Enviada em 21/10/2021

A Constituição federal de 1988, documento jurídico mais importante do país, prevê, em seu artigo 6º, o direito ao bem estar como inerente a todo cidadão brasileiro. Conquanto, tal prerrogativa não tem se reverberado adequadamente na prática quando se observa a falta de compreensão da família contemporânea pela sociedade, dificultando, assim, a universalização desse direito social crucial. Diante dessa perspectiva, cabe avaliar os fatores que favorecem esse infeliz quadro.

Nesse cenário, é importante considerar o fator grupal. Conforme o pensador Jurgen Habermas, a razão comunicativa – ou seja, o diálogo – constitui etapa fundamental do desenvolvimento social. Nesse ínterim, a falta de estímulo ao debate a respeito da importância da nova visão sobre a família, todavia, coíbe o poder transformador da deliberação e, consequentemente, ocasiona em uma sociedade que desconhece a grandeza do problema e, desse modo, reconhece uma família só como pai e mãe quando se analisa a rede responsável pela criança, tal cenário acontece em escolas, levando aquela criança acreditar que o modo como sua família é constituída é longe da ‘‘realidade’’, acometendo nela uma sensação de estranheza. Destarte, discorrer criticamente a problemática é o primeiro passo para consolidação do progresso sociocultural habermaseano.

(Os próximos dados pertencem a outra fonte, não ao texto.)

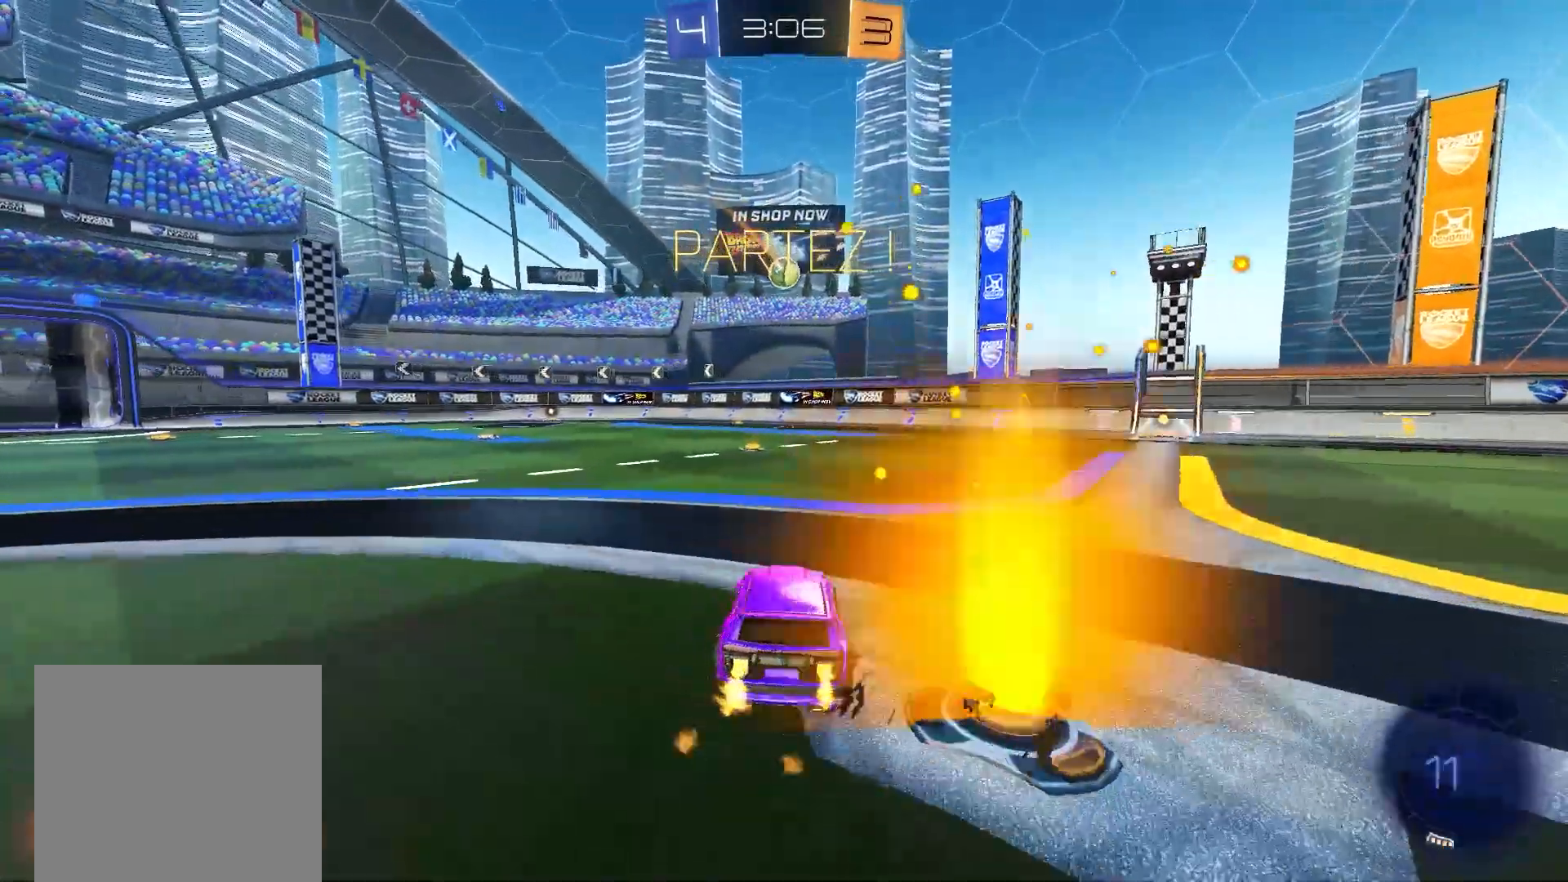
{"buttons": ["A", "B", "R1"], "right_stick": "center", "events": [[267, "A", "down"], [283, "R2", "up"], [300, "R1", "down"], [367, "A", "up"], [417, "A", "down"]]}
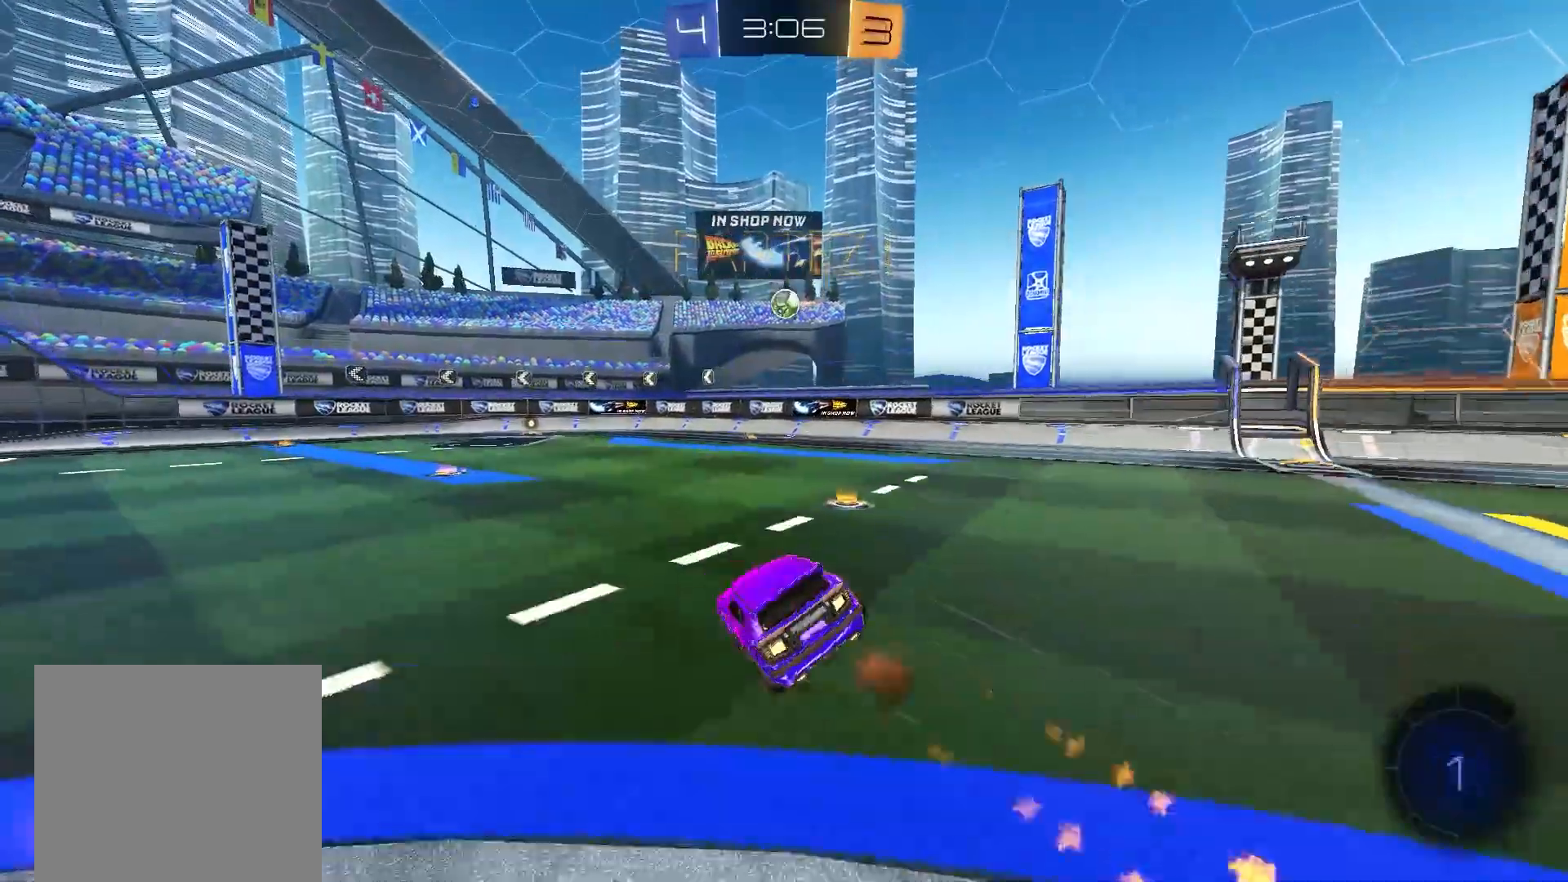
{"buttons": ["R1"], "right_stick": "center", "events": [[117, "A", "up"], [367, "B", "up"]]}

Outrossim, a omissão dos meios de comunicação acerca da família contemporânea é outro fator que corrobora para a manutenção da problemática. Nesse viés, o filósofo Foucault defende que na sociedade pós-moderna, alguns temas são silenciados para que as estruturas de poder sejam mantidas. Sob essa óptica, é possível notar que a mídia, em vez de promover matérias que elevem o nível de informação da população sobre como os vários modos de constituição de uma família, de duas mães até dois avôs, colabora com a propagação do preconceito e deslegitimação de uma família não moldada nos padrões culturais, haja vista que a mídia ganha em cima de idealizações, tal como a ‘‘família margarina’’ que vende um conceito de família ideal. Em razão disso, é inadmissível que esse cenário se mantenha.

Entende-se, portanto, a temática como um obstáculo intrínseco de raízes culturais e legislativas. Logo, a mídia, por intermédio de programas televisivos de grande audiência, irá discutir o assunto com psicólogos, com o objetivo de mostrar que há uma pluralidade familiar a ser observada, pontuar as consequências dessa validação não feita pela sociedade, apresentar uma visão crítica e orientar os espectadores a respeito do impasse. Essa medida ocorrerá pela elaboração de um projeto estatal em parceria com o Ministério das Comunicações. Em adição, trazer o assunto em salas de aula com debates sobre a família de cada um. Assim, os bem-estar outorgado pela Constituição será garantido.